The gap is particularly wide in the field of health procurement: the increased presence of technological tools in the medical care has probably improved the security of the doctors, which have many more elements to judge when making a diagnosis, but it has also undermined the trust of many patients, who have been expecting promising results while the medical community still suffers from many unknowns.

One of the most direct consequences of this failure to deliver is that many patients (and people who are not technically sick, just unhappy, unfulfilled or simply lost) have turned and keep turning to alternative forms of care: from aura cleansing, to reiki, astrology and other divination methods, homeopathy, and many more. Regardless of their theoretical background or their alleged working principles, the common factor to most of these therapies or treatments is that they are personal. Sick people compound their physical ailments with the psychological pain linked to the loss of their abilities, the burden they impose on their families, their insecurity about the future and, in most cases, the feeling that the medical workers have turned them into lab devices to be analyzed and treated but not taken care of.

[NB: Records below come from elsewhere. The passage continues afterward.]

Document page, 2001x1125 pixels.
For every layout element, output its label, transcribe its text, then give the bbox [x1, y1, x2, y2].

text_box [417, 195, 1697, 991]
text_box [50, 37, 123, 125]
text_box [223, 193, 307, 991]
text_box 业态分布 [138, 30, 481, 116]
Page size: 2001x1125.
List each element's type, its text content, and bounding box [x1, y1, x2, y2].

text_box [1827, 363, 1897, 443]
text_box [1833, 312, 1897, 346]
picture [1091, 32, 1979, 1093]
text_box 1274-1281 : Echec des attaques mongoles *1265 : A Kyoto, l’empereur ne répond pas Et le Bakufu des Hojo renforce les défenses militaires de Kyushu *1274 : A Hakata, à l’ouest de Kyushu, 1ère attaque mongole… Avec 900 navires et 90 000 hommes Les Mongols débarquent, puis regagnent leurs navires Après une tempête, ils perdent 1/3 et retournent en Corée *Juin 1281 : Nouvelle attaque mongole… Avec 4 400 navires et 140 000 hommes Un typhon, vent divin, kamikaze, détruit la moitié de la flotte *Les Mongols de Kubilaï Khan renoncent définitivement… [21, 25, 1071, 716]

In some sense one could argue that most of these para-sciences are not very different from a life coach or a psychotherapist. The widow that goes to the medium to connect with her deceased husband is actually trying to come to term with his death, and a successful provider will help her understand that she has to get over it and rebuild her life on her own. A person reading their horoscope on the day they are having an exam is just looking for a confidence boost that will help quenching the anxiety they are experiencing. And the list goes on and on.

These professionals (at least when they are honest) can provide the time and the personal attention that the system fails to provide in this increasingly individualistic society, but it is important to understand that the panoply of tools they can count of if extremely limited and, particularly in the case of sick patients, they can supplement, but they cannot replace the conventional evidence-based therapies.

A couple of days ago a friend of mine mentioned that she is going to have her astral chart calculated (she said "read", but bear with me) to try to deepen her self knowledge. I replied that the drive to know oneself is always commendable, but she should take the "reading" with a pinch of salt: most of these techniques are base on the Barnum-Forer effect, providing wide and vague description of personality traits that almost anyone can identify with. Furthermore, the confirmation bias will help the willing listener to discount any gross inaccuracy as "a small error" while judging acceptable statements as "unbelievable accurate". I posited that she would be equally pleased with the reading if she provided a different date of birth and she agreed that it was an interesting proposition (although I do not believe she is going to spend the money of a second reading with different data). 

In the end, I hope that the experience helps her think deeply and look squarely into herself, and then make wise decisions. It is a bit like tossing a coin because you cannot decide between two options, only to find that following the coin's result would be too painful and making the decision yourself in the end. Enjoy the weekend.